Perkins provides an analysis of recent profit reports:

A Guardian analysis of 100 top corporations' Securities Exchange Commission filings found a median increase of 49% in profits between the most recent quarter and the same quarter two years ago, pre-pandemic. It shows companies have largely shielded themselves from inflationary pain by passing most or all of their increased costs on to customers via price hikes.

He also explains that prices and profits are not the whole story. This is the piece to read if you want to be better equipped to sort good policy proposals from bad.


Lastly, see what you can learn from the economist who seems to have gotten the prediction right. My inquiry started with listening to a conversation between Larry Summers and Ezra Klein. The title of the episode is: I Keep Hoping Larry Summers is Wrong. What if He’s Not?

John Cassidy wrote his reflection on this conversation for The New Yorker: Is Larry Summers Really Right About Inflation and Biden?. That’s the question, and I’m still undecided.

Cassidy offers the perspectives of other economists, including Austan Goolsbee, an economist at the University of Chicago:

Whereas Summers emphasizes the role that Biden’s American Rescue Plan played in stimulating demand throughout the economy, and the failure of the Fed to react quickly enough to rising prices, Goolsbee and others emphasize pandemic-related factors, particularly the impact of the coronavirus on global supply chains and the American labor market. ‘This distinction has been lost in the popular political debate, where the fact of high inflation overshadows everything… But it does matter for thinking through how to respond going forward.’

For Believing in Democracy

Go viral standing up for what you believe. Michigan State Senator Mallory McMorrow went to the podium at the statehouse refusing to let her colleague have the last word. That colleague had sent a fundraising letter accusing McMorrow of “grooming” and sexualizing children. Most of us can identify with what McMorrow describes as her first response:

I sat on it for a while, wondering, “why me?” And then I realized because I am the biggest threat to your hollow hateful scheme.
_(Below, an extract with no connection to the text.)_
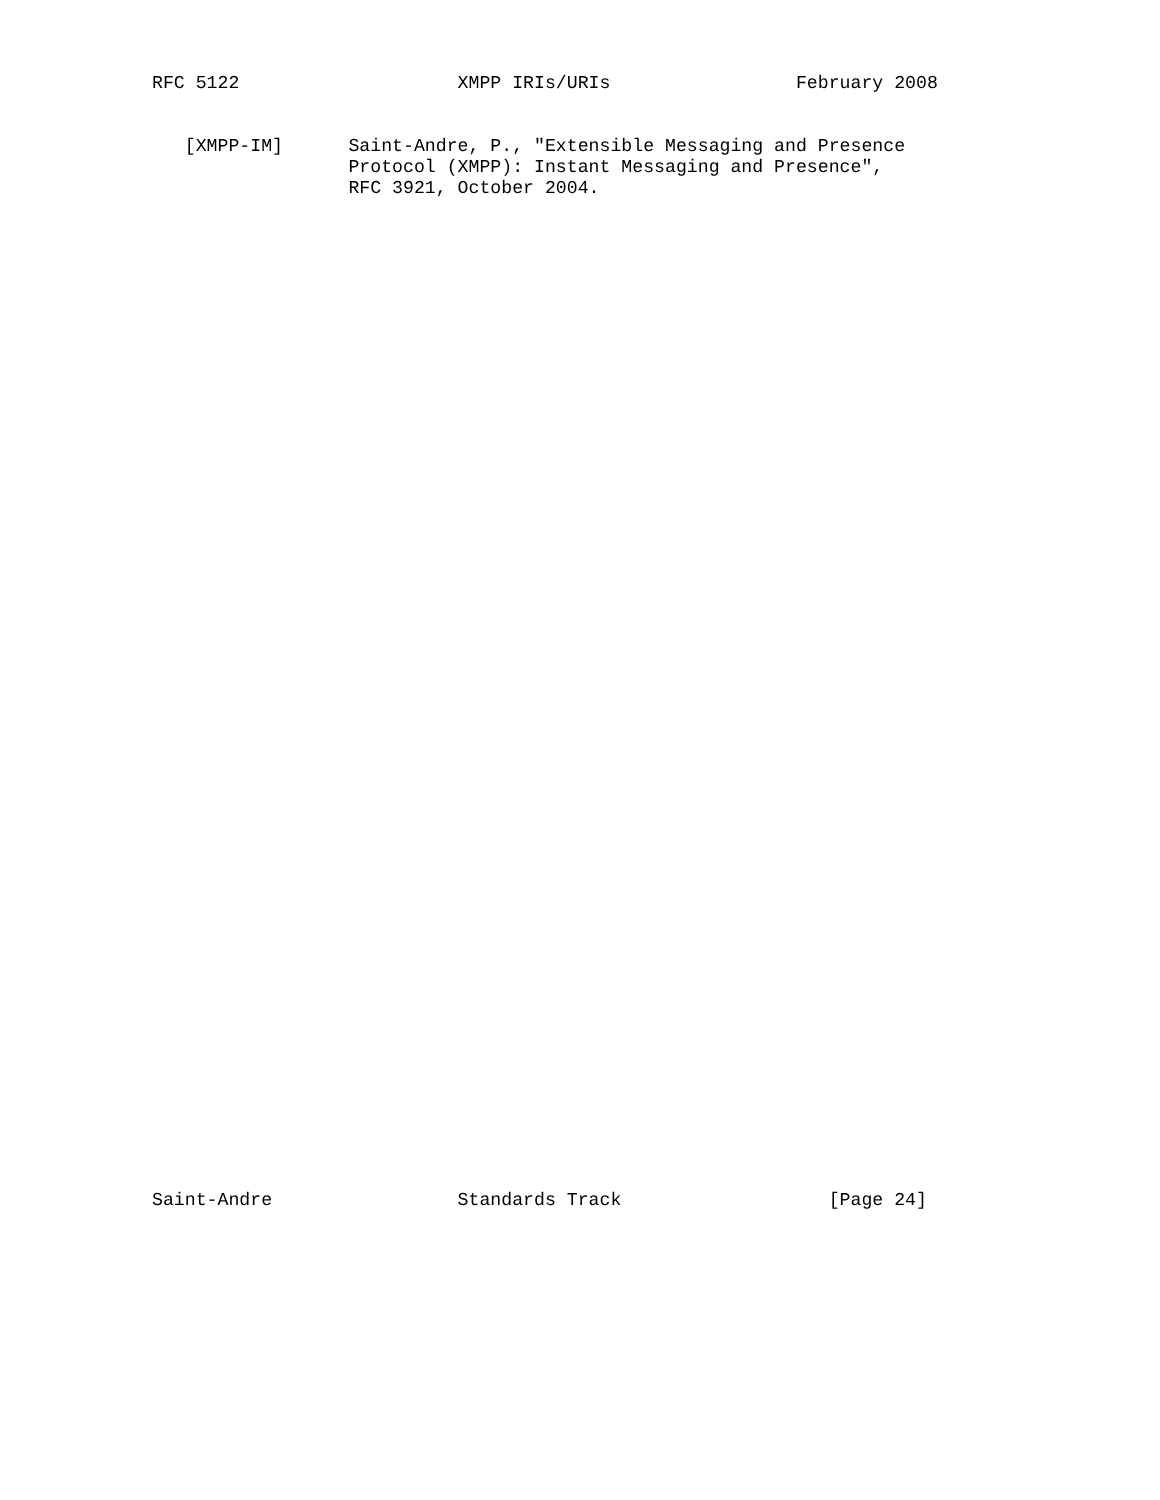RFC 5122                    XMPP IRIs/URIs                 February 2008


   [XMPP-IM]      Saint-Andre, P., "Extensible Messaging and Presence
                  Protocol (XMPP): Instant Messaging and Presence",
                  RFC 3921, October 2004.
Saint-Andre                 Standards Track                   [Page 24]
Because you can’t claim that you are targeting marginalized kids in the name of ‘parental rights’ if another parent is standing up to say no. So then what? Then you dehumanize and marginalize me.

As Jonathan Capehart wrote for The Washington Post, “Don’t let Mallory McMorrow fight bigotry alone.” He refers to this speech as an act of fearlessness.

When the social media mob comes for you, be fearless like Mallory McMorrow. We have to show up to celebrate and support our local officials doing this work too.